Önceki asırlara dair bilgilerimiz tarihçilerin bize bildirdikleriyle sınırlı olduğu için, geçmişe dair yorum yapmakta zorlanabiliriz, ama şurası bir gerçek ki, içinde bulunduğumuz asır bir “kerhen” asrı.
İşimizi sevmiyoruz, ama ekmek parası.
Okulumuzu sevmiyoruz, ama puanımız orayı tuttu. Ya da en iyi iş imkânına sahip okullardan birisi, ne yapalım!
Tiyatrocuyuz, ama tiyatroda para yok, o yüzden faturalarımızı ödemek için dizilerde oynamak zorundayız.
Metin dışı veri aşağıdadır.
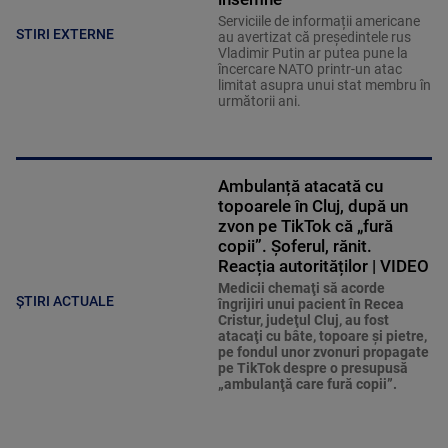
Serviciile de informații americane
STIRI EXTERNE
au avertizat că președintele rus
Vladimir Putin ar putea pune la
încercare NATO printr-un atac
limitat asupra unui stat membru în
următorii ani.
Ambulanță atacată cu
topoarele în Cluj, după un
zvon pe TikTok că „fură
copii”. Șoferul, rănit.
Reacția autorităților | VIDEO
Medicii chemaţi să acorde
ȘTIRI ACTUALE
îngrijiri unui pacient în Recea
Cristur, judeţul Cluj, au fost
atacaţi cu bâte, topoare şi pietre,
pe fondul unor zvonuri propagate
pe TikTok despre o presupusă
„ambulanţă care fură copii”.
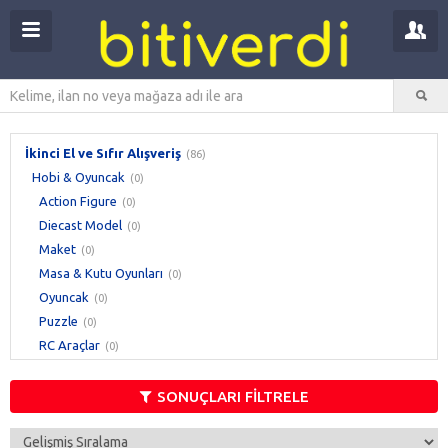
İkinci El ve Sıfır Alışveriş
(86)
Hobi & Oyuncak
(0)
Action Figure
(0)
Diecast Model
(0)
Maket
(0)
Masa & Kutu Oyunları
(0)
Oyuncak
(0)
Puzzle
(0)
RC Araçlar
(0)
Şaka & İllüzyon
(0)
Ticari Oyun Ürünleri
SONUÇLARI FİLTRELE
(0)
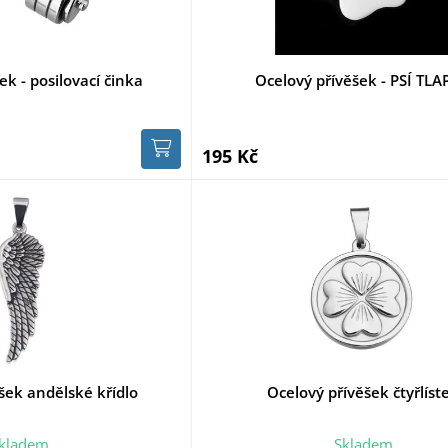
ek - posilovací činka
Ocelový přívěšek - PSÍ TL
195 Kč
šek andělské křídlo
Ocelový přívěšek čtyřlíst
kladem
Skladem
Kaliteli program yapmayı biz de isteriz, ama kaliteli programlar reyting almıyor, o yüzden böyle pespaye bir yayıncılığı mecburen yapıyoruz.
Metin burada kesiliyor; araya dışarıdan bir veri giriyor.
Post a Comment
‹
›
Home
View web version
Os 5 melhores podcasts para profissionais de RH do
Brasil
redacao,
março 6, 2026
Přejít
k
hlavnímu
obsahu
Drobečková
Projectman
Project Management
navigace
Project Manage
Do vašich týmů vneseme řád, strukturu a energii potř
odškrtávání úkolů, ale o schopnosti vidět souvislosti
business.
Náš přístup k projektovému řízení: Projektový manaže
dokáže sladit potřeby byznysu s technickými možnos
Oturduğumuz semti sevmiyoruz, ama başka yerdeki kiraları ödeyecek gücümüz olmadığı için, başka çaremiz yok.
Oturduğumuz şehirden şikâyetçiyiz, stres, trafik, insanlıktan nasibini almamış komşular v.s. Ama ne yapalım, başka şansımız yok.
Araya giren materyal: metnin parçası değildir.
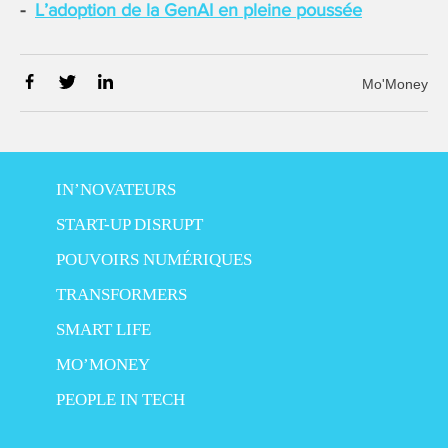
L’adoption de la GenAI en pleine poussée
Mo'Money
IN’NOVATEURS
START-UP DISRUPT
POUVOIRS NUMÉRIQUES
TRANSFORMERS
SMART LIFE
MO’MONEY
PEOPLE IN TECH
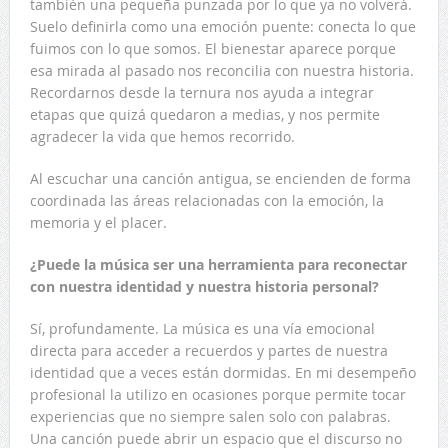
también una pequeña punzada por lo que ya no volverá.
Suelo definirla como una emoción puente: conecta lo que
fuimos con lo que somos. El bienestar aparece porque
esa mirada al pasado nos reconcilia con nuestra historia.
Recordarnos desde la ternura nos ayuda a integrar
etapas que quizá quedaron a medias, y nos permite
agradecer la vida que hemos recorrido.
Al escuchar una canción antigua, se encienden de forma
coordinada las áreas relacionadas con la emoción, la
memoria y el placer.
¿Puede la música ser una herramienta para reconectar
con nuestra identidad y nuestra historia personal?
Sí, profundamente. La música es una vía emocional
directa para acceder a recuerdos y partes de nuestra
identidad que a veces están dormidas. En mi desempeño
profesional la utilizo en ocasiones porque permite tocar
experiencias que no siempre salen solo con palabras.
Una canción puede abrir un espacio que el discurso no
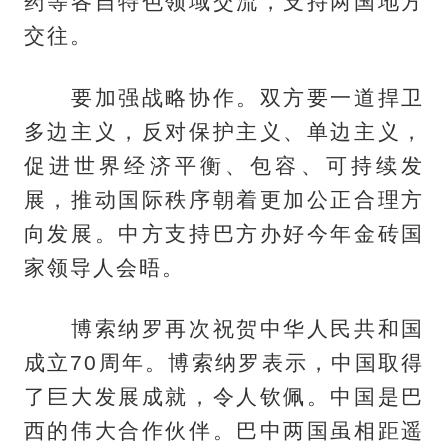
药等各自特色领域交流，支持两国地方
交往。
要加强战略协作。双方要一道捍卫
多边主义，反对保护主义、单边主义，
促进世界经济平衡、包容、可持续发
展，推动国际秩序朝着更加公正合理方
向发展。中方支持巴方办好今年金砖国
家领导人会晤。
博索纳罗再次祝贺中华人民共和国
成立70周年。博索纳罗表示，中国取得
了巨大发展成就，令人钦佩。中国是巴
西的伟大合作伙伴。巴中两国虽相距遥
Hepsi tamam, hepsine eyvallah. Ama eğer sevmediğiniz şehir, fethi Peygamber müjdesine konu olmuş, her hükümdarın hayalini kurduğu, her taşında eşsiz bir tarihî miras yatan, dünyanın en güzel şehirlerinden biriyse, İstanbul’sa, mecburiyetlerinize dair ezberlerinizi yeniden gözden geçirmenizi dilerim.
Altın kafeste olan kuş gibi, vatanınız için yanıp tutuşabilirsiniz; ama bu şehrin özünde altından çok değerli madenler var. Ruh var, mânâ var, salt taş olmayı aşmış tarih var.
Bu şehri sevmemenize sebep olan hiçbir şey, şehrin kendisinden kaynaklanmıyor; insanların başının altından çıkıyor.
Ve neden bu şehirde sorunlar hiç bitmek bilmiyor dersiniz? Çünkü insanlar böylesine güzel, böylesine sevilmeyi hak eden bir şehri sevmiyor. Sevgisiz büyüyen çocukların, en tehlikeli insanlar olarak aramızda dolaşması gibi, sevgisiz gelişen şehirler de birer suç başkenti olabiliyor.
Siz ondan nefret ettikçe, o nefrete lâyık bir hal almaya başlıyor.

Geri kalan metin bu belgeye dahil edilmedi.